Codecademy’s Learn Python, Unit 9-10.
Github: publish the confirmation screenshot as a post on your new site.

Homework solution

import re, os

source = "path_where_initial_files_are"
target = "path_to_save_new_files"

lof = os.listdir(source)
counter = 0 # general counter to keep track of the progress

ourCSV = []

for f in lof:
    if f.startswith("dltext"): # fileName test        
        with open(source + f, "r", encoding="utf8") as f1:
            text = f1.read()

            # try to find the date
            date = re.search(r'<date value="([\d-]+)"', text).group(1)

            # splitting the issue into articles/items
            split = re.split("<div3 ", text)

            c = 0 # item counter
            for s in split[1:]:
                c += 1
                s = "<div3 " + s # a step to restore the integrity of items
                #input(s)

                # try to find a unitType
                try:
                    unitType = re.search(r'type="([^\"]+)"', s).group(1)
                except:
                    unitType = "noType"
                    print(s)

                # try to find a header
                try:
                    header = re.search(r'<head>(.*)</head>', s).group(1)
                    header = re.sub("<[^<]+>", "", header)
                except:
                    header = "NO HEADER"
                    #print("No header found!")

                text = re.sub("<[^<]+>", "", s)
                text = re.sub(" +\n|\n +", "\n", text)
                text = re.sub("\n+", ";;; ", text)

                # generating necessary bits 
                fName = date+"_"+unitType+"_"+str(c)

                itemID = date+"_"+unitType+"_"+str(c)
                dateVar   = date
                #unitType = unitType
                #header = header
                text = text.replace("\t", " ")

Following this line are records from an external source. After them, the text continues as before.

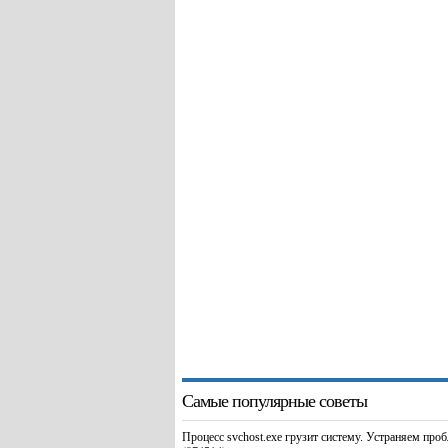
Самые популярные советы
Процесс svchost.exe грузит систему. Устраняем про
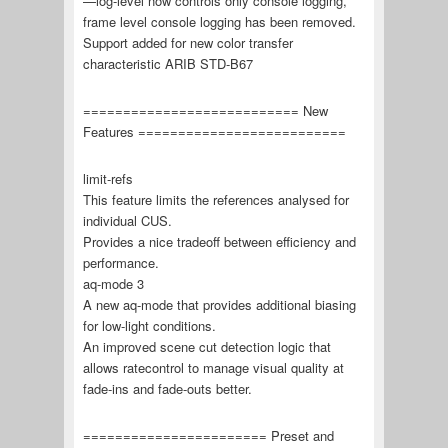
—log-level now controls only console logging,
frame level console logging has been removed.
Support added for new color transfer
characteristic ARIB STD-B67
=========================== New
Features ==========================
limit-refs
This feature limits the references analysed for
individual CUS.
Provides a nice tradeoff between efficiency and
performance.
aq-mode 3
A new aq-mode that provides additional biasing
for low-light conditions.
An improved scene cut detection logic that
allows ratecontrol to manage visual quality at
fade-ins and fade-outs better.
======================= Preset and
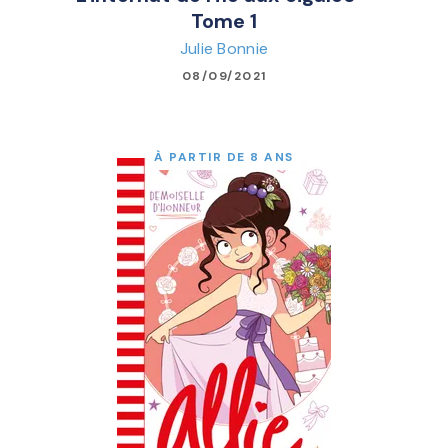
Tome 1
Julie Bonnie
08/09/2021
À PARTIR DE 8 ANS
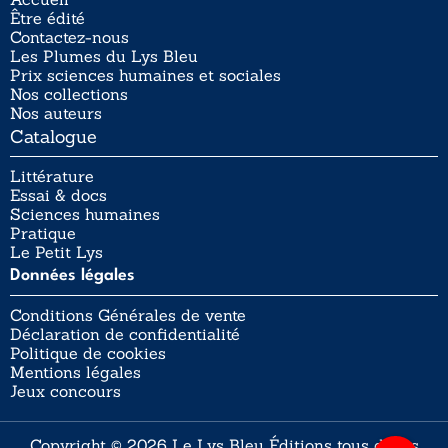
Être édité
Contactez-nous
Les Plumes du Lys Bleu
Prix sciences humaines et sociales
Nos collections
Nos auteurs
Catalogue
Littérature
Essai & docs
Sciences humaines
Pratique
Le Petit Lys
Données légales
Conditions Générales de vente
Déclaration de confidentialité
Politique de cookies
Mentions légales
Jeux concours
Copyright © 2026 Le Lys Bleu Éditions tous droits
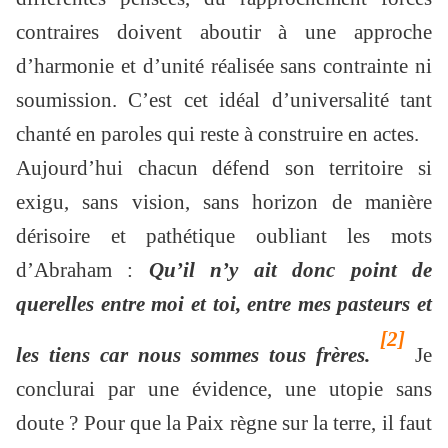
contraires doivent aboutir à une approche
d’harmonie et d’unité réalisée sans contrainte ni
soumission. C’est cet idéal d’universalité tant
chanté en paroles qui reste à construire en actes.
Aujourd’hui chacun défend son territoire si
exigu, sans vision, sans horizon de manière
dérisoire et pathétique oubliant les mots
d’Abraham :
Qu’il n’y ait donc point de
querelles entre moi et toi, entre mes pasteurs et
[2]
les tiens car nous sommes tous frères.
Je
conclurai par une évidence, une utopie sans
doute ? Pour que la Paix règne sur la terre, il faut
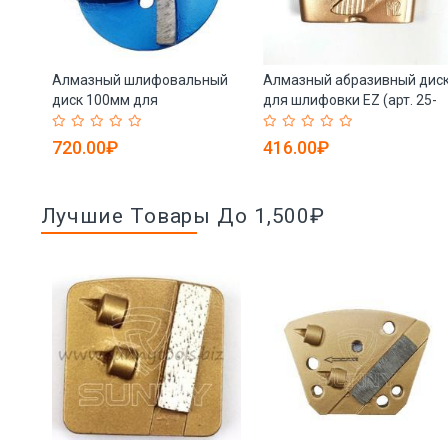
т
Алмазный шлифовальный
Алмазный абразивный дис
мент
диск 100мм для
для шлифовки EZ (арт. 25-
шлифмашины (арт. 25-
19083836)
19083837)
720.00₽
416.00₽
Лучшие Товары До 1,500₽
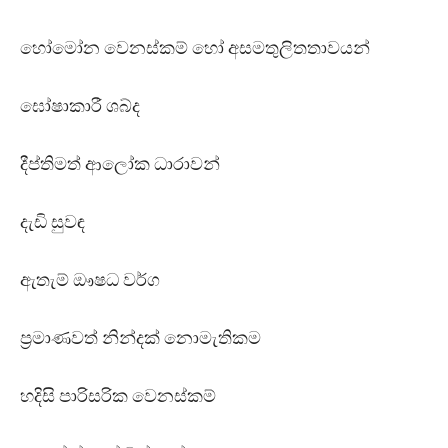
හෝමෝන වෙනස්කම් හෝ අසමතුලිතතාවයන්
ඝෝෂාකාරී ශබ්ද
දීප්තිමත් ආලෝක ධාරාවන්
දැඩි සුවඳ
ඇතැම් ඖෂධ වර්ග
ප්‍රමාණවත් නින්දක් නොමැතිකම
හදිසි පාරිසරික වෙනස්කම්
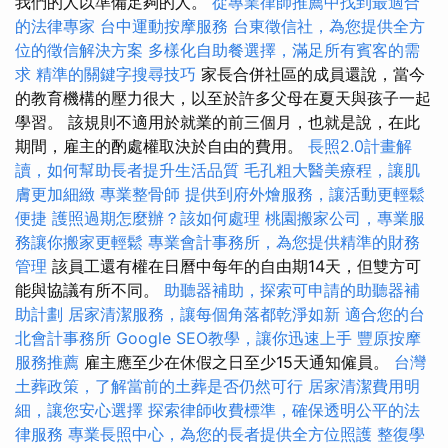
我們的人以準備足夠的人。
從專業律師推薦中找到最適合
的法律專家
台中運動按摩服務
台東徵信社，為您提供全方
位的徵信解決方案
多樣化自助餐選擇，滿足所有賓客的需
求
精準的關鍵字搜尋技巧
家長合併社區的成員還說，當今
的教育機構的壓力很大，以至於許多父母在夏天與孩子一起
學習。 該規則不適用於就業的前三個月，也就是說，在此
期間，雇主的酌處權取決於自由的費用。
長照2.0計畫解
讀，如何幫助長者提升生活品質
毛孔粗大醫美療程，讓肌
膚更加細緻
專業整骨師
提供到府外燴服務，讓活動更輕鬆
便捷
護照過期怎麼辦？該如何處理
桃園搬家公司，專業服
務讓你搬家更輕鬆
專業會計事務所，為您提供精準的財務
管理
該員工還有權在日曆中每年的自由期14天，但雙方可
能與協議有所不同。
助聽器補助，探索可申請的助聽器補
助計劃
居家清潔服務，讓每個角落都乾淨如新
適合您的台
北會計事務所
Google SEO教學，讓你迅速上手
豐原按摩
服務推薦
雇主應至少在休假之日至少15天通知僱員。
台灣
土葬政策，了解當前的土葬是否仍然可行
居家清潔費用明
細，讓您安心選擇
探索律師收費標準，確保透明公平的法
律服務
專業長照中心，為您的長者提供全方位照護
整復學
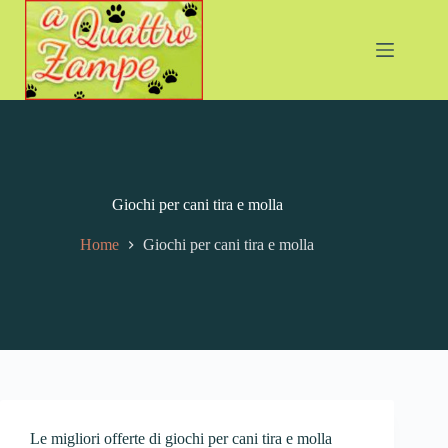
Giochi per cani tira e molla
Home
Giochi per cani tira e molla
Le migliori offerte di giochi per cani tira e molla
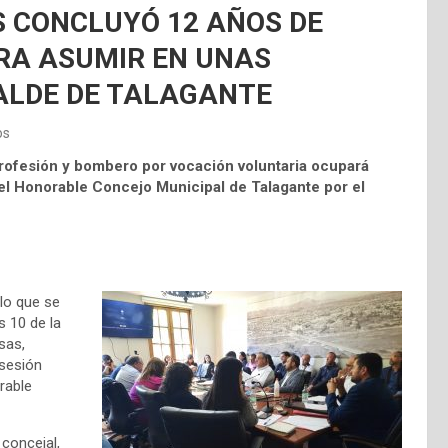
AS CONCLUYÓ 12 AÑOS DE
RA ASUMIR EN UNAS
LDE DE TALAGANTE
os
profesión y bombero por vocación voluntaria ocupará
a del Honorable Concejo Municipal de Talagante por el
lo que se
s 10 de la
sas,
 sesión
rable
concejal,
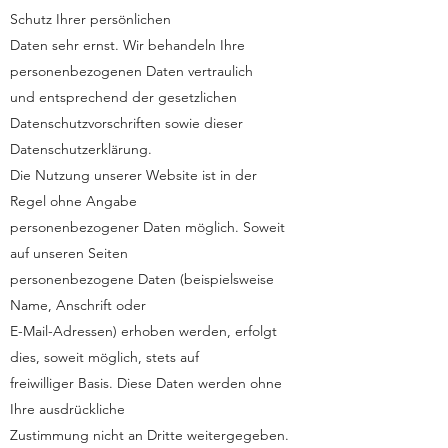
Schutz Ihrer persönlichen
Daten sehr ernst. Wir behandeln Ihre
personenbezogenen Daten vertraulich
und entsprechend der gesetzlichen
Datenschutzvorschriften sowie dieser
Datenschutzerklärung.
Die Nutzung unserer Website ist in der
Regel ohne Angabe
personenbezogener Daten möglich. Soweit
auf unseren Seiten
personenbezogene Daten (beispielsweise
Name, Anschrift oder
E-Mail-Adressen) erhoben werden, erfolgt
dies, soweit möglich, stets auf
freiwilliger Basis. Diese Daten werden ohne
Ihre ausdrückliche
Zustimmung nicht an Dritte weitergegeben.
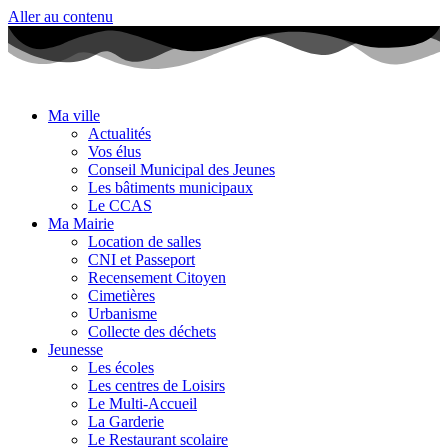
Aller au contenu
Ma ville
Actualités
Vos élus
Conseil Municipal des Jeunes
Les bâtiments municipaux
Le CCAS
Ma Mairie
Location de salles
CNI et Passeport
Recensement Citoyen
Cimetières
Urbanisme
Collecte des déchets
Jeunesse
Les écoles
Les centres de Loisirs
Le Multi-Accueil
La Garderie
Le Restaurant scolaire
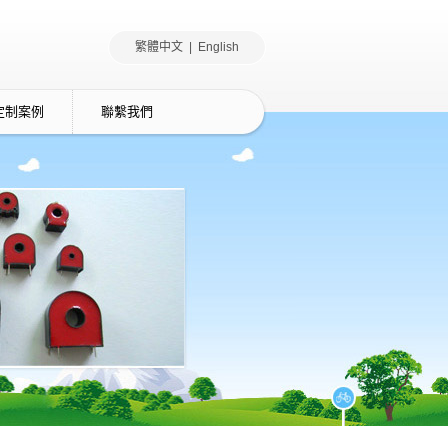
繁體中文 |
English
定制案例
聯繫我們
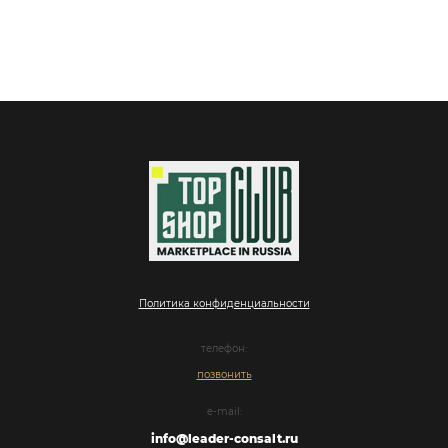
Политика конфиденциальности
телефон:
позвонить
e-mail:
info@leader-consalt.ru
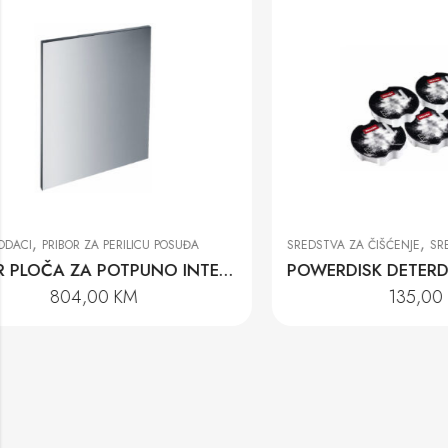
,
SREDSTVA ZA ČIŠĆENJE
SREDSTVA ZA PRANJE POSUĐA
SREDSTVA ZA Č
POWERDISK DETERDŽENT ZA PRANJE POSUĐA-SET 6 KOMADA
135,00
KM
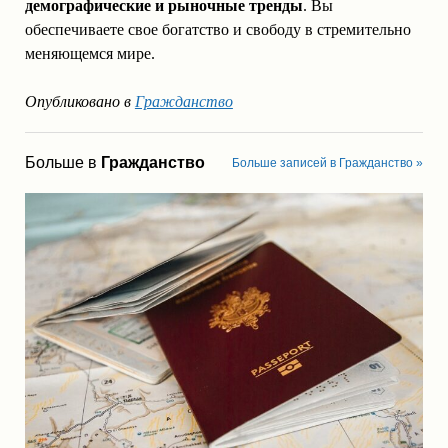
демографические и рыночные тренды
. Вы
обеспечиваете свое богатство и свободу в стремительно
меняющемся мире.
Опубликовано в
Гражданство
Больше в
Гражданство
Больше записей в Гражданство »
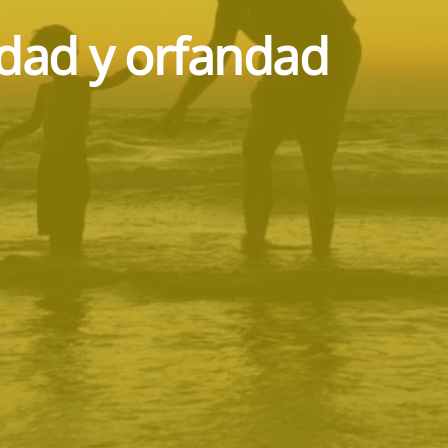
edad y orfandad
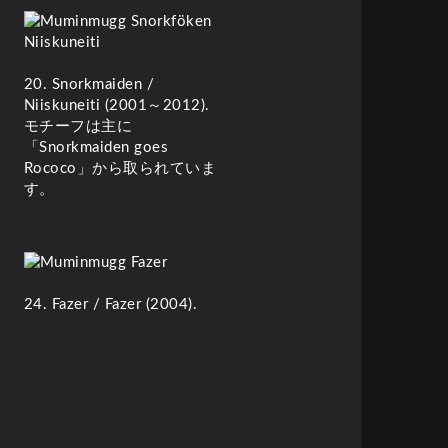
20. Snorkmaiden /
Niiskuneiti
(2001～2012)
.
モチーフは主に
「Snorkmaiden goes
Rococo」から取られていま
す。
24. Fazer
/
Fazer
(2004)
.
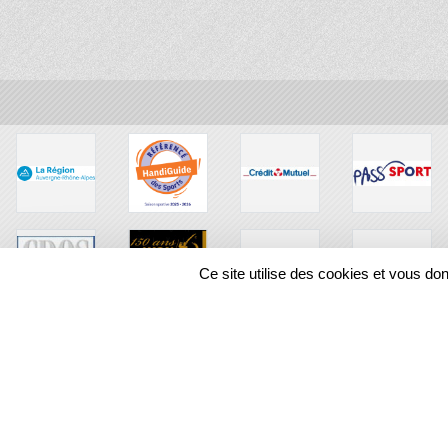
Ce site utilise des cookies et vous do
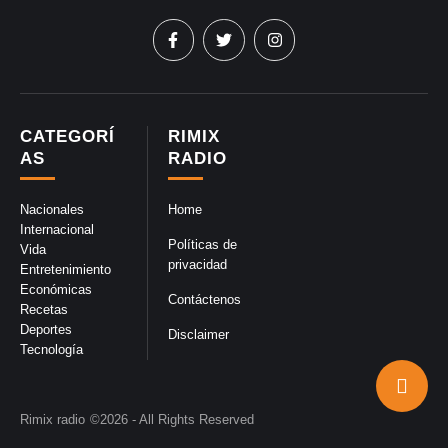
CATEGORÍ
RIMIX
AS
RADIO
Nacionales
Home
Internacional
Políticas de
Vida
privacidad
Entretenimiento
Económicas
Contáctenos
Recetas
Deportes
Disclaimer
Tecnología
Rimix radio
©2026 - All Rights Reserved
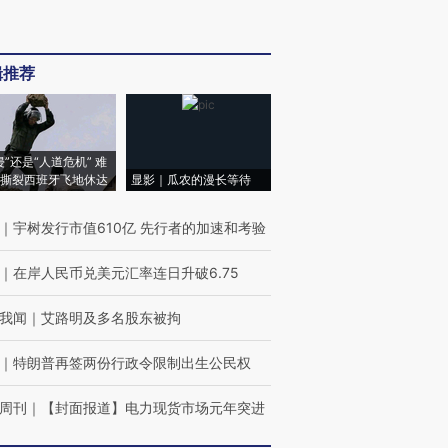
辑推荐
侵”还是“人道危机” 难
撕裂西班牙飞地休达
显影｜瓜农的漫长等待
｜
宇树发行市值610亿 先行者的加速和考验
｜
在岸人民币兑美元汇率连日升破6.75
我闻
｜
艾路明及多名股东被拘
｜
特朗普再签两份行政令限制出生公民权
周刊
｜
【封面报道】电力现货市场元年突进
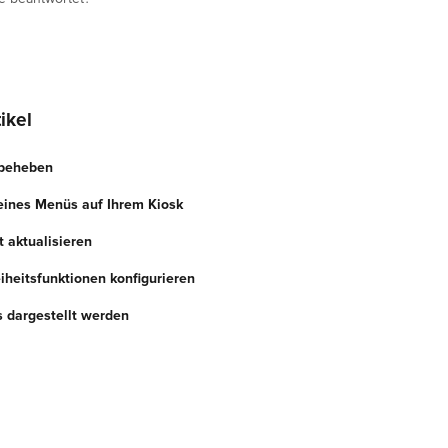
ikel
 beheben
eines Menüs auf Ihrem Kiosk
 aktualisieren
eiheitsfunktionen konfigurieren
 dargestellt werden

                # creating a text variable
                var = "\t".join([itemID,dateVar,unitType,header,text])
                #input(var)

                ourCSV.append(var)


        # count processed issues and print progress counter at every 100        
        counter += 1
        if counter % 100 == 0:
            print(counter)

# saving
with open("dispatch_as_TSV.csv", "w", encoding="utf8") as f9:
    f9.write("\n".join(ourCSV))
print(counter)

Submitting homework:

Homework assignment must be submitted by the beginning of the next class;
Email your homework to the instructor.
- if your homework is to create a file, email it as an attachment
- if your homework is a blogpost on your website, email the link to your website and to the blogpost with your homework.
- In the subject of your email, please, add the following: 070112-LXX-HW-YourLastName-YourMatriculationNumber, where LXX is the lesson for which the homework is submitted, YourLastName is your last name, and YourMatriculationNumber is your matriculation number.